The staff also collects additions and corrections to the names from visitors, keeping the Ireichō continually in dialogue with its community. Williams plans to publish a smaller, corrected version of the book that can be widely distributed. The project also includes a website, Ireizo, where an updated number of names (125,302) can already be seen, and plans for Ireihi, an interactive light projection of the names that will appear at the museum and at select incarceration sites. (The project’s name is derived from the Ireito, a concrete obelisk erected in 1943 in the camp cemetery at Manzanar to commemorate those who died there. “Ireito” means “Soul Consoling Tower” in Japanese.)
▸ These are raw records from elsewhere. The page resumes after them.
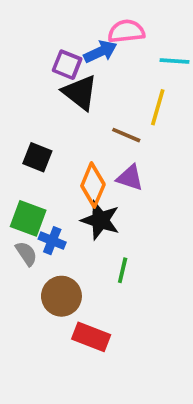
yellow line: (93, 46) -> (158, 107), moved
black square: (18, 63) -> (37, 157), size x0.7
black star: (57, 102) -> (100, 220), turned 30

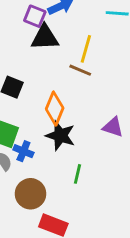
black triangle: (80, 92) -> (45, 37), turned -40
yellow line: (158, 107) -> (86, 49), moved
purple triangle: (130, 178) -> (113, 127), moved

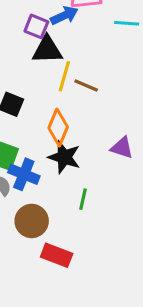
yellow line: (86, 49) -> (64, 76), moved
blue cross: (23, 151) -> (24, 174), size x1.4

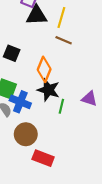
yellow line: (64, 76) -> (61, 18), moved
purple triangle: (122, 148) -> (89, 99), moved
green line: (83, 199) -> (61, 106), moved

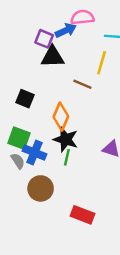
yellow line: (61, 18) -> (102, 63), moved
green line: (61, 106) -> (67, 157), moved
red rectangle: (43, 158) -> (82, 215), moved

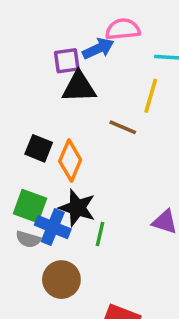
purple square: (44, 39) -> (67, 61), turned -30
orange diamond: (61, 117) -> (70, 161), moved
black star: (66, 139) -> (77, 208), moved
gray semicircle: (18, 161) -> (28, 239), turned 140

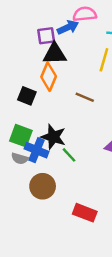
brown line: (123, 127) -> (85, 97), moved
orange diamond: (70, 161) -> (49, 77), moved
green line: (100, 234) -> (69, 155), turned -56

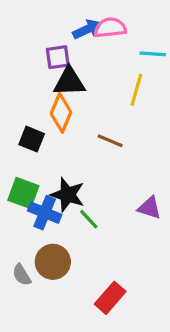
blue arrow: (68, 27) -> (87, 29), moved
gray semicircle: (20, 159) -> (22, 275), moved, turned 42
red rectangle: (85, 213) -> (110, 298), turned -70

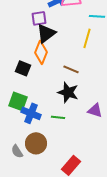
black triangle: (69, 82) -> (46, 33), turned -35
black star: (68, 195) -> (68, 92), moved
green line: (89, 219) -> (58, 117), turned -40

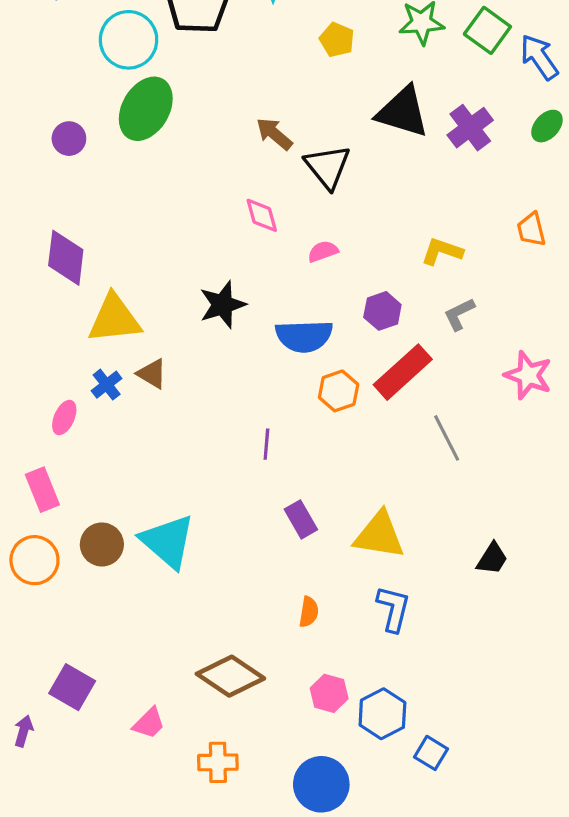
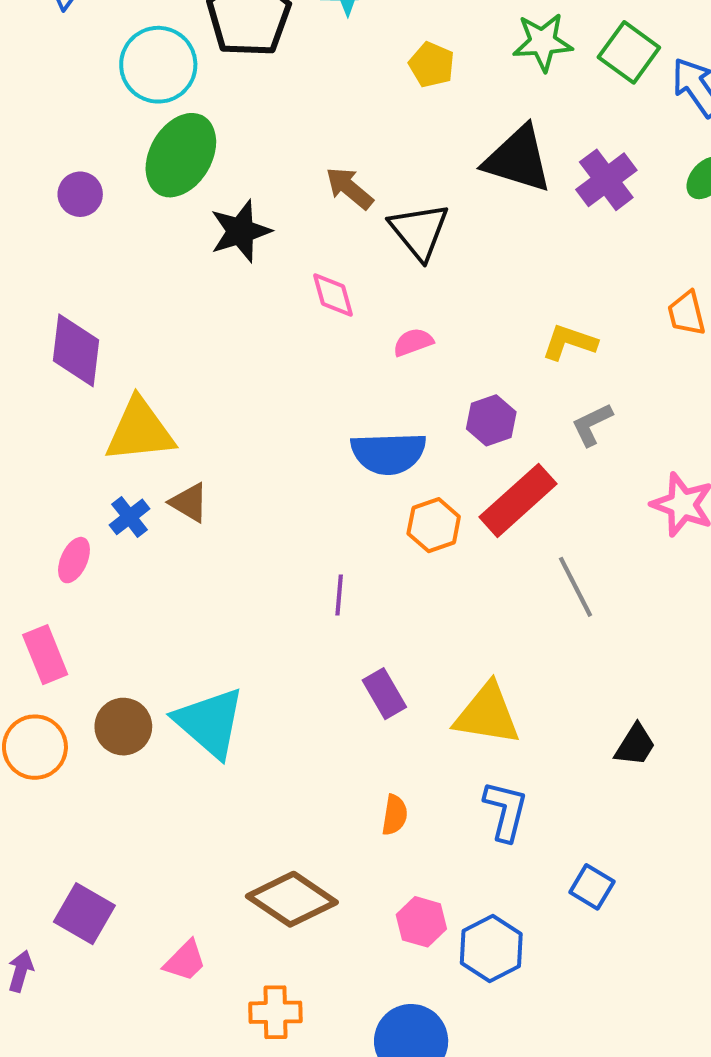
black star: (223, 305) -> (240, 231), moved
blue square: (431, 753) -> (592, 887), moved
“We want to think of the monument as dynamic,” said Williams, adding that typically they’re valued for being static and permanent. “What we want to do is kind of flip that and say it’s actually in its dynamism, in its interactivity with community, in its constant repair and improvement—that’s what actually gives it value.”
On a Saturday afternoon in October, my sister and I, with my husband and daughter, visited the museum to stamp the names of our parents and grandparents. Arriving at our appointed time, we headed to the museum’s library where we were greeted by three staff members who had already looked up our family’s names. We were then shown into a small blue alcove lined with sotoba, Buddhist wooden grave markers, each inscribed with the name of one of the incarceration sites and bearing a small vial of soil collected there. The massive book stood open on a plinth and an assistant carefully turned the pages for us, helping us find each name. The sheer heft of the book lent new gravity to the knowledge that this cruel, dehumanizing thing had happened to people we love. Seeing their names in print among so many others and touching them with the stamp suddenly made history very specific and very personal. And then we stepped outside, blinking, into the sunshine.